Müslümanlar, uzun bir zamandır çeşitli ihtilaf ve çekişmelerle iç içe yaşamakta.
Bugün yeryüzünde hangi müslüman topluma bakarsanız bakın, birlik ve beraberliğin, hakka ve hayra birlikte yürüme anlayışının yerini, her türlü çekişme ve kargaşanın aldığını göreceksiniz.
Çoğunun nereden ve nasıl çıktığı meçhul bu çekişmeler sadece toplum hayatındaki nizam ve intizamı bozmakla kalmamış, insanların iç dünyalarına da sirayet ederek Hakk’a teslimiyetini de yaralamış bulunuyor.
Nerede hayırlara doğru bir yöneliş varsa, bu çekişme ve nefsani muhalefetten nasibini alıyor, zaman ve emek kaybı doğuyor, bazen de güzel niyetler bir sonuca ulaşmadan akamete uğruyor. Yazık ki bu durum hem ferdî yönelişler için geçerli, hem de bir topluluk olarak yapılan yönelişler için.

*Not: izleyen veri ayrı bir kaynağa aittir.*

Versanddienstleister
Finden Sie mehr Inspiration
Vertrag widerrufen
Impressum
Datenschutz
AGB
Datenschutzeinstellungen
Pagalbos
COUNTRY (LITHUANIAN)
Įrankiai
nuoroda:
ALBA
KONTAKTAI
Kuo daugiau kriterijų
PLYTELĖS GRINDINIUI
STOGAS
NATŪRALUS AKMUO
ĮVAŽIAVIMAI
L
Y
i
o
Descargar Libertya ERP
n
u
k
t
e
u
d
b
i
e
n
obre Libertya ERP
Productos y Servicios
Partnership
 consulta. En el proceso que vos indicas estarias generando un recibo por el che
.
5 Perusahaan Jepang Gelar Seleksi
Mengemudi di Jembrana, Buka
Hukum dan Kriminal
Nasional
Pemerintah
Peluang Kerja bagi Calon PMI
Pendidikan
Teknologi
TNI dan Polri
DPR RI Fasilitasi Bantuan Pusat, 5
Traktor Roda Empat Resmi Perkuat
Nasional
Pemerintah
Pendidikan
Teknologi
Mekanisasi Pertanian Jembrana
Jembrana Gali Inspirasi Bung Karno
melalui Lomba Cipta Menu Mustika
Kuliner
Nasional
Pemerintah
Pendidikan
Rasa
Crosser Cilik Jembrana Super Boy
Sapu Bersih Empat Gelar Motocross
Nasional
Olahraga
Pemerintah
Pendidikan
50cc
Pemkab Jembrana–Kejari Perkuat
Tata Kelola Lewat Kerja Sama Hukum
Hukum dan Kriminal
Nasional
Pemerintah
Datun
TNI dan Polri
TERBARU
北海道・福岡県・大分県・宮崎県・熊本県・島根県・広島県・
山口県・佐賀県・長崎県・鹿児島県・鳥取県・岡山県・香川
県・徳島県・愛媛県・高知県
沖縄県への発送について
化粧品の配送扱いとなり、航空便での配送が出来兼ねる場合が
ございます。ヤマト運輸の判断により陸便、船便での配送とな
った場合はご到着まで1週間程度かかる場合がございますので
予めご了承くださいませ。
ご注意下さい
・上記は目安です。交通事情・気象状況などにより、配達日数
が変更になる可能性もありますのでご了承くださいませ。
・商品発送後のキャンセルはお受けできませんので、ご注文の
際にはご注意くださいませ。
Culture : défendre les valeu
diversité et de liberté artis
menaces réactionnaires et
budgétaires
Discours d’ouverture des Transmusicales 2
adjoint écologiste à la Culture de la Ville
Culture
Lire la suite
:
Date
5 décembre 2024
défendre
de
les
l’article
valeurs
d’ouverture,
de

İslâm tarihi boyunca örneklerini sıkça gördüğümüz bu çekişme ve nefsani ihtilaflar, özellikle son yüzelli-ikiyüz senedir, müslüman toplumların adeta bir özelliği haline gelmiş durumda.
Bu ihtilaf ve çekişmeler, bugün müslümanların karşı karşıya bulunduğu büyük sorunların en önemli sebeplerinden biri olduğunu herkes kabul ve itiraf ediyor.
“Asgari müşterekler” tabirini bilirsiniz. Ne kadar çok fikir ayrılığı bulunursa bulunsun, bir meseleyi halletmek üzere bir araya gelen taraflar, bu asgari müşterekler etrafında birleştirilmeye çalışılır. Bir düşünürsek dili, rengi, memleketi ne olursa olsun, müminler için aslında asgari müşterekler değil, azami müşterekler söz konusudur. Çünkü kitap bir, kıble bir, rehber aynı. Ve Alemlerin Rabbi’nin fermanı ortada: “Müminler kardeştir.”
Bundan daha büyük bir müşterek olabilir mi?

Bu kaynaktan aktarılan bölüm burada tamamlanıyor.